The great lab writing challenge
23 Oct 2019
When the lab manager points your way and asks for some technical writing it can be daunting, but fear-not says Russ Swan… with the right attitude it can also be a ticket to professional recognition and improved prospects. Here is his guide to writing your way to success in the lab.
My grandfather used to tell me that as one door closes, another one opens.
Nowhere is this more true than with technical writing tasks. It doesn’t seem to matter if it is an undergraduate essay, a post-doctoral thesis, or a technical note on a new laboratory procedure, when you have to write it, you have to do so in a certain way.
And that way is, on the whole, dull. Keep it dry, keep it bland, and keep your job. Leave any sense of style at the door, and don't even think about cracking a joke. This is how we are taught to communicate, and so that is how we in turn expect our communications to be.
It can be a soul-destroying situation, but with the right attitude it can also be a ticket to professional recognition and improved prospects. Here then, is a little advice on maintaining sanity when facing the laboratory writing challenge.
Looking good
The most important thing is to remember who you are writing for. Say your lab has a new piece of kit, or a novel technique, and you are asked to provide a guidance note of some kind. The boss wants to be sure that this expensive equipment is used properly and efficiently, and for some reason you are the person who knows it best.
Remember, the task is not to help people use the thing, but to make yourself look clever
You might be forgiven for thinking that your audience is your colleagues, present and future, but that would be quite wrong. You are writing it for your line manager. It's not because they don't understand the technology (they don’t, but that's not the point), it's because that's who will be doing your annual appraisal.

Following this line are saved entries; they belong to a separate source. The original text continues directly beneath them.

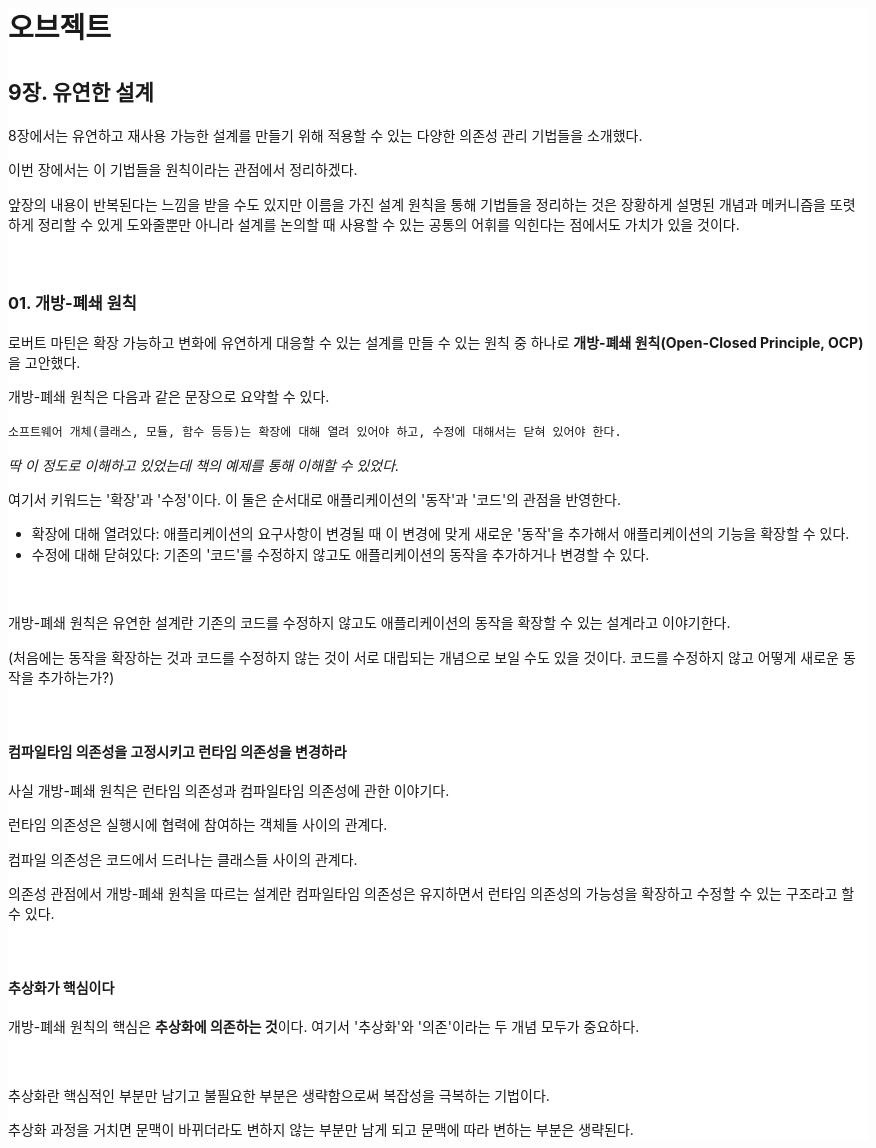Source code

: # 오브젝트

## 9장. 유연한 설계

8장에서는 유연하고 재사용 가능한 설계를 만들기 위해 적용할 수 있는 다양한 의존성 관리 기법들을 소개했다.

이번 장에서는 이 기법들을 원칙이라는 관점에서 정리하겠다.

앞장의 내용이 반복된다는 느낌을 받을 수도 있지만 이름을 가진 설계 원칙을 통해 기법들을 정리하는 것은 장황하게 설명된 개념과 메커니즘을 또렷하게 정리할 수 있게 도와줄뿐만 아니라 설계를 논의할 때 사용할 수 있는 공통의 어휘를 익힌다는 점에서도 가치가 있을 것이다.

<br>

### 01. 개방-폐쇄 원칙

로버트 마틴은 확장 가능하고 변화에 유연하게 대응할 수 있는 설계를 만들 수 있는 원칙 중 하나로 **개방-폐쇄 원칙(Open-Closed Principle, OCP)** 을 고안했다.

개방-폐쇄 원칙은 다음과 같은 문장으로 요약할 수 있다.

`소프트웨어 개체(클래스, 모듈, 함수 등등)는 확장에 대해 열려 있어야 하고, 수정에 대해서는 닫혀 있어야 한다.`

_딱 이 정도로 이해하고 있었는데 책의 예제를 통해 이해할 수 있었다._

여기서 키워드는 '확장'과 '수정'이다. 이 둘은 순서대로 애플리케이션의 '동작'과 '코드'의 관점을 반영한다.

- 확장에 대해 열려있다: 애플리케이션의 요구사항이 변경될 때 이 변경에 맞게 새로운 '동작'을 추가해서 애플리케이션의 기능을 확장할 수 있다.
- 수정에 대해 닫혀있다: 기존의 '코드'를 수정하지 않고도 애플리케이션의 동작을 추가하거나 변경할 수 있다.

<br>

개방-폐쇄 원칙은 유연한 설계란 기존의 코드를 수정하지 않고도 애플리케이션의 동작을 확장할 수 있는 설계라고 이야기한다.

(처음에는 동작을 확장하는 것과 코드를 수정하지 않는 것이 서로 대립되는 개념으로 보일 수도 있을 것이다. 코드를 수정하지 않고 어떻게 새로운 동작을 추가하는가?)

<br>

#### 컴파일타임 의존성을 고정시키고 런타임 의존성을 변경하라

사실 개방-폐쇄 원칙은 런타임 의존성과 컴파일타임 의존성에 관한 이야기다.

런타임 의존성은 실행시에 협력에 참여하는 객체들 사이의 관계다.

컴파일 의존성은 코드에서 드러나는 클래스들 사이의 관계다.

의존성 관점에서 개방-폐쇄 원칙을 따르는 설계란 컴파일타임 의존성은 유지하면서 런타임 의존성의 가능성을 확장하고 수정할 수 있는 구조라고 할 수 있다.

<br>

#### 추상화가 핵심이다

개방-폐쇄 원칙의 핵심은 **추상화에 의존하는 것**이다. 여기서 '추상화'와 '의존'이라는 두 개념 모두가 중요하다.

<br>

추상화란 핵심적인 부분만 남기고 불필요한 부분은 생략함으로써 복잡성을 극복하는 기법이다.

추상화 과정을 거치면 문맥이 바뀌더라도 변하지 않는 부분만 남게 되고 문맥에 따라 변하는 부분은 생략된다.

Make it look like the thing is really complicated, takes a genius to master, and aren't they lucky you're the one in charge of it, and your next salary increment is in your back pocket.
Take inspiration from every item of consumer electronics you've ever bought, and adapt it to the task. You know the sort of thing:
Congratulations on your selection of the XYZ MegaPlus Omnidirectional Laboratory Implement. We hope you will have many years of satisfactory engagement with our product.

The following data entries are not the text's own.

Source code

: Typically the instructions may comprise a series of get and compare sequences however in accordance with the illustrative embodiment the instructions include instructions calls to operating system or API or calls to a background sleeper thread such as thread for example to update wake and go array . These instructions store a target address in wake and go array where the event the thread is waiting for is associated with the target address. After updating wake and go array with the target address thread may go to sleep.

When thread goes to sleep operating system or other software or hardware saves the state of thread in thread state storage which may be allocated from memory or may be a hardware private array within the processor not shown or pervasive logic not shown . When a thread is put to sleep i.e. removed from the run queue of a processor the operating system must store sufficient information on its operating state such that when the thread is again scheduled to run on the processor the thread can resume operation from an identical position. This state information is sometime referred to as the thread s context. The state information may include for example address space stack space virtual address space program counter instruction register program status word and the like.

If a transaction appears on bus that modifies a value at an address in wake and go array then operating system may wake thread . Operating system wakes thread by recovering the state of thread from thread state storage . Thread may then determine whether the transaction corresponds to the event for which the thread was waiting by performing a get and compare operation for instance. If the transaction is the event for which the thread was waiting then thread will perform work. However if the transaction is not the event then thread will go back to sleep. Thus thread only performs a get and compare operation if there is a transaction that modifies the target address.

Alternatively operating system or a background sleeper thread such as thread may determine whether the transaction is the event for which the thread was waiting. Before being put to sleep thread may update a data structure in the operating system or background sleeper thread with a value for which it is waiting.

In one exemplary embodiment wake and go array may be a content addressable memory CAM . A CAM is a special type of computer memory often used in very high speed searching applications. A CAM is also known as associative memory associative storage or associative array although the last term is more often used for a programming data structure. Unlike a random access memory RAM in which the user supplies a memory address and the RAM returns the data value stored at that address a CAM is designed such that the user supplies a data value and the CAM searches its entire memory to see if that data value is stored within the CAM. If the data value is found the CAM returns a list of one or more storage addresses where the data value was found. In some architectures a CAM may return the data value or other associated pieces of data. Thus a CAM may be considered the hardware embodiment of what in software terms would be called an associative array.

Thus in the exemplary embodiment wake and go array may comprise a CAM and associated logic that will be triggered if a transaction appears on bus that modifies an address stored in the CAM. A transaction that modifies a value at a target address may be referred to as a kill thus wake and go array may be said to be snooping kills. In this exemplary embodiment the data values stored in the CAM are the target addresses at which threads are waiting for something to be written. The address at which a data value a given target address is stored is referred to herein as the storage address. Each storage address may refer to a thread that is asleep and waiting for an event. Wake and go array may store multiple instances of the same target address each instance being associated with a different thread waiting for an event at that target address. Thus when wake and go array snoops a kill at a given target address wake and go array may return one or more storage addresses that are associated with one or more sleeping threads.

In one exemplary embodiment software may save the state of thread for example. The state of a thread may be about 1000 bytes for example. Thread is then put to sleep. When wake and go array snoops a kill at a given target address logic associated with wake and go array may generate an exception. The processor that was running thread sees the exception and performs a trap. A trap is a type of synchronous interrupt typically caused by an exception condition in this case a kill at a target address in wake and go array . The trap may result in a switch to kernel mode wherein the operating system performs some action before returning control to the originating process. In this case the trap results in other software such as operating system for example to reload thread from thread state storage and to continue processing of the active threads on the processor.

Then proceed with statutory warnings about inserting fingers in the electrical connections, poking eyes with pointy bits, or licking any component at any time.
Continue with references to health and safety policy, waste policy, holiday entitlement, and staff discounts at local retail emporia, and don’t skimp on the acronyms and abbreviations. Your task is not to impart any actual helpful information, but rather to make them glaze over and turn the page.

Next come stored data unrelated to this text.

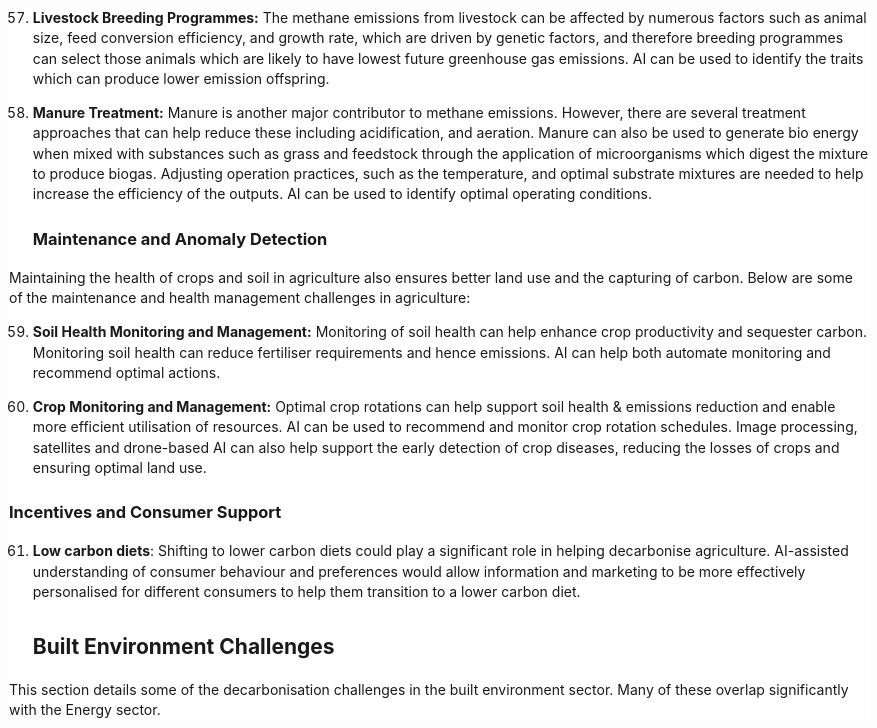 
57. **Livestock Breeding Programmes:** The methane emissions from
    livestock can be affected by numerous factors such as animal size,
    feed conversion efficiency, and growth rate, which are driven by
    genetic factors, and therefore breeding programmes can select those
    animals which are likely to have lowest future greenhouse gas
    emissions. AI can be used to identify the traits which can produce
    lower emission offspring. 


58. **Manure Treatment:** Manure is another major contributor to methane
    emissions. However, there are several treatment approaches that can
    help reduce these including acidification, and aeration. Manure can
    also be used to generate bio energy when mixed with substances such
    as grass and feedstock through the application of microorganisms
    which digest the mixture to produce biogas. Adjusting operation
    practices, such as the temperature, and optimal substrate mixtures
    are needed to help increase the efficiency of the outputs. AI can be
    used to identify optimal operating conditions. 

    ### Maintenance and Anomaly Detection 

Maintaining the health of crops and soil in agriculture also ensures
better land use and the capturing of carbon. Below are some of the
maintenance and health management challenges in agriculture: 

59. **Soil Health Monitoring and Management:** Monitoring of soil health
    can help enhance crop productivity and sequester carbon. Monitoring
    soil health can reduce fertiliser requirements and hence emissions.
    AI can help both automate monitoring and recommend optimal actions. 


60. **Crop Monitoring and Management:** Optimal crop rotations can help
    support soil health & emissions reduction and enable more efficient
    utilisation of resources. AI can be used to recommend and monitor
    crop rotation schedules. Image processing, satellites and
    drone-based AI can also help support the early detection of crop
    diseases, reducing the losses of crops and ensuring optimal land
    use. 

### Incentives and Consumer Support  

61. **Low carbon diets**: Shifting to lower carbon diets could play a
    significant role in helping decarbonise agriculture. AI-assisted
    understanding of consumer behaviour and preferences would allow
    information and marketing to be more effectively personalised for
    different consumers to help them transition to a lower carbon diet. 

    ## Built Environment Challenges 

This section details some of the decarbonisation challenges in the built
environment sector. Many of these overlap significantly with the Energy
sector. 
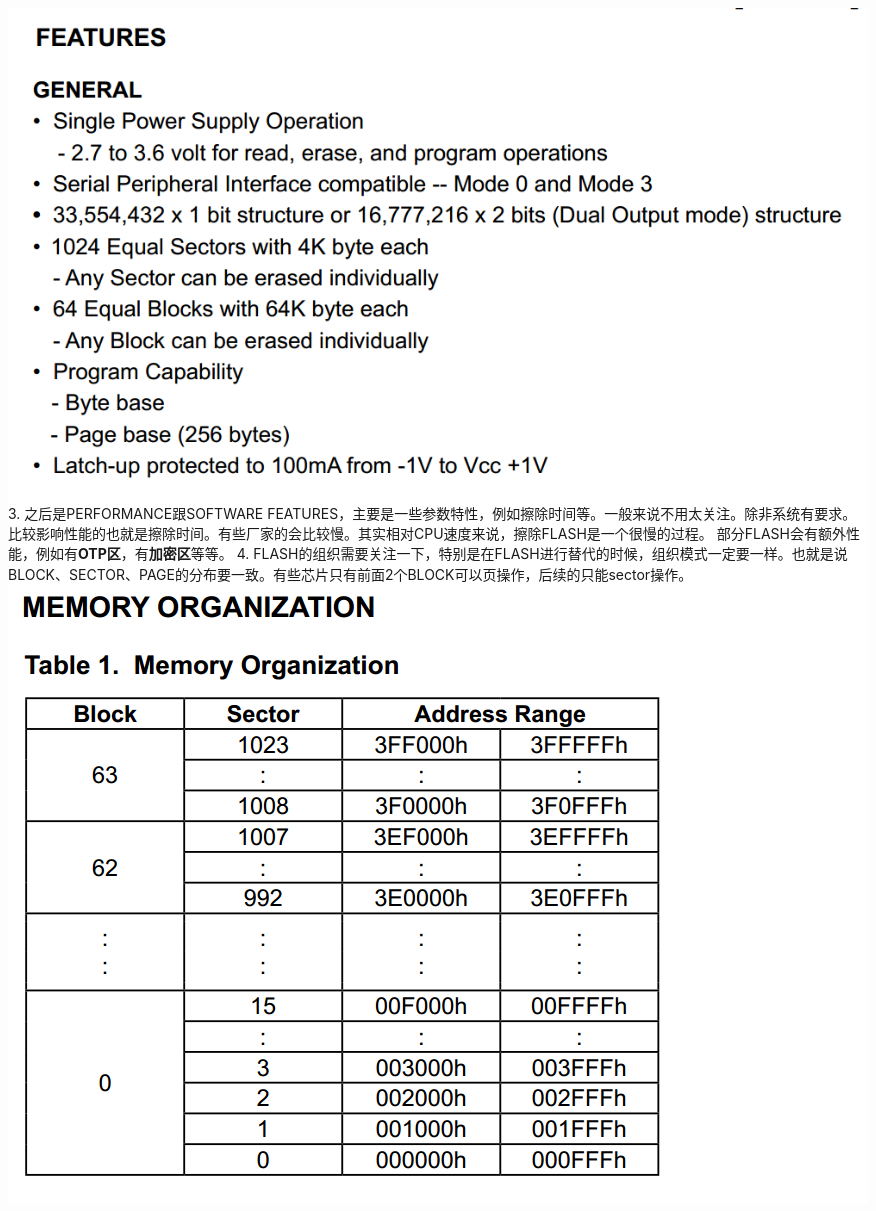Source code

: ![SPI FLASH特性](pic/4.png)
3. 之后是PERFORMANCE跟SOFTWARE FEATURES，主要是一些参数特性，例如擦除时间等。一般来说不用太关注。除非系统有要求。
比较影响性能的也就是擦除时间。有些厂家的会比较慢。其实相对CPU速度来说，擦除FLASH是一个很慢的过程。
部分FLASH会有额外性能，例如有**OTP区**，有**加密区**等等。
4. FLASH的组织需要关注一下，特别是在FLASH进行替代的时候，组织模式一定要一样。也就是说BLOCK、SECTOR、PAGE的分布要一致。有些芯片只有前面2个BLOCK可以页操作，后续的只能sector操作。
![SPI flash组织](pic/5.png)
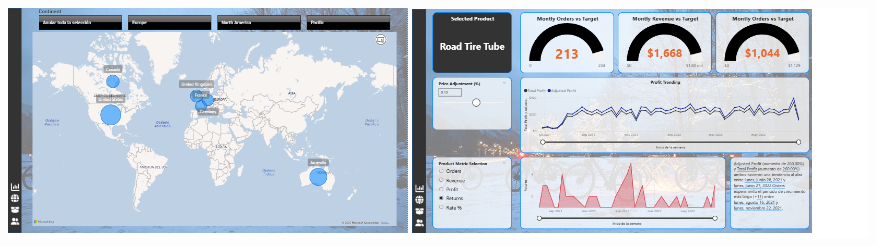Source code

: <img src="Assets/SalesMap.png" width="400" alt="imagen 2">
<img src="Assets/ProductsPage.png" width="400" alt="imagen 3">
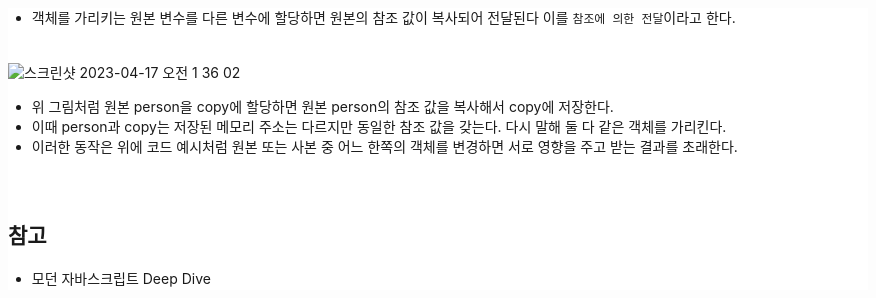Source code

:- 객체를 가리키는 원본 변수를 다른 변수에 할당하면 원본의 참조 값이 복사되어 전달된다 이를 `참조에 의한 전달`이라고 한다.

<br />

<img width="739" alt="스크린샷 2023-04-17 오전 1 36 02" src="https://user-images.githubusercontent.com/64779472/232327076-b2a57054-dc4f-4d0a-9371-ac58401c8c0f.png">

- 위 그림처럼 원본 person을 copy에 할당하면 원본 person의 참조 값을 복사해서 copy에 저장한다.
- 이때 person과 copy는 저장된 메모리 주소는 다르지만 동일한 참조 값을 갖는다. 다시 말해 둘 다 같은 객체를 가리킨다.
- 이러한 동작은 위에 코드 예시처럼 원본 또는 사본 중 어느 한쪽의 객체를 변경하면 서로 영향을 주고 받는 결과를 초래한다.

<br />

## 참고

- 모던 자바스크립트 Deep Dive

Now you have the chance to go full-on incomprehensible nonsense. Remember, the task is not to help people use the thing, but to make yourself look clever. A favourite trick here is to skip over the early operations and leap straight in to the complicated bits.
Some find this difficult. Most of us are reasonably rational, and as a scientist you perhaps take pride in having higher than average levels of logic. The linear progression from step to step is hard to break, but fear not. Simply write normally, in a helpful linear manner, and then delete the first three or four paragraphs.
Advanced users will find that deleting the first few words of every second or third sentence also adds to the air of mystery.
Use long words where short ones would do, and make a point of assuming substantial previous knowledge on the part of the user. With these tips in mind, your task will not only be easy but also, with any luck, rewarding.
One final tip: where possible, return to an opening observation right at the end of the discussion, because this makes it look like you knew what you were doing all along. Just like my grandfather: great bloke, terrible carpenter.